Cost-Effectiveness and Budget Impact Analysis of Upadacitinib for the Treatment of Moderate-to-Severe Active Crohn's Disease in Greece
Author(s)
Vellopoulou K1, Lioliou K2, Papantoniou P3, Kotsis I4
1Econcare LP, Athens, Greece, 2Econcare LP, Athens, A1, Greece, 3AbbVie Hellas, Athens, Greece, 4AbbVie Hellas, Athens, Iraklio, Greece
Presentation Documents
OBJECTIVES: This study aims to assess the cost-effectiveness and budget impact (BI) of Upadacitinib (UPA) compared to other biologics for treating moderate-to-severe active Crohn's Disease (aCD) in Greece. The assessment considers biologic-naïve patients (CCF) and biologic-experienced patients (BF).
METHODS: A cost-effectiveness model (CEM) incorporating a decision tree for the induction period and a 60-year Markov model for the maintenance period was adapted to compare UPA versus Adalimumab (ADA), Ustekinumab (UST), Vedolizumab (VDZ), Infliximab (IFX) in CCF, and versus ADA, UST, and VDZ in BF, from the Greek payer perspective (EOPYY). Induction clinical efficacy data were derived from UPA trials (U-EXCEL, U-EXCEED); maintenance and comparator efficacy data were sourced from a network meta-analysis. Utilities and adverse event rates were obtained from the literature. Local up-to-date direct medical costs were used (EUR, 2023). Health outcomes were measured in quality-adjusted life years (QALY). An incremental and a pairwise analysis (UPA versus UST) resulting to an incremental cost-effectiveness ratio (ICER) were conducted. In the five-year BI model (BIM), epidemiology data from the literature indicated that the total number of patients with moderate-to-severe aCD in Greece would increase from 3,912 (Year 1) to 4,755 (Year 5). Two market scenarios were compared: the current market, where UPA is not reimbursed for aCD in Greece, and the projected market, where UPA's penetration increases from 4% to 8% over five years.

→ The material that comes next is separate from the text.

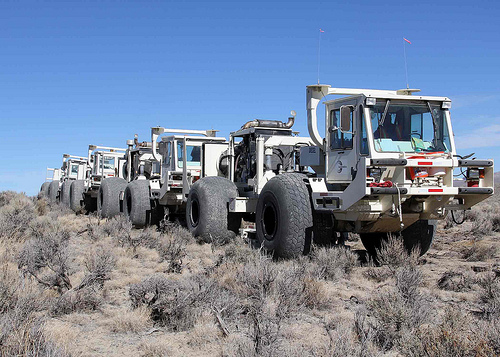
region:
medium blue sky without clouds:
[69, 30, 248, 84]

RESULTS: In CCF, UPA was dominated by IFX-biosimilar, whereas, in BF versus UST, it would yield 0.105 additional QALYs and €2,314 additional costs, with an ICER of €22,004/QALY gained. The BIA results showed that introducing and progressively utilising UPA in the moderate-to-severe aCD patients market would increase EOPYY budget by €964,644 over five years.
CONCLUSIONS: UPA is a cost-effective treatment option for managing BF patients with moderate-to-severe aCD. Its insignificant budget impact increase would ensure viability within the Greek healthcare system.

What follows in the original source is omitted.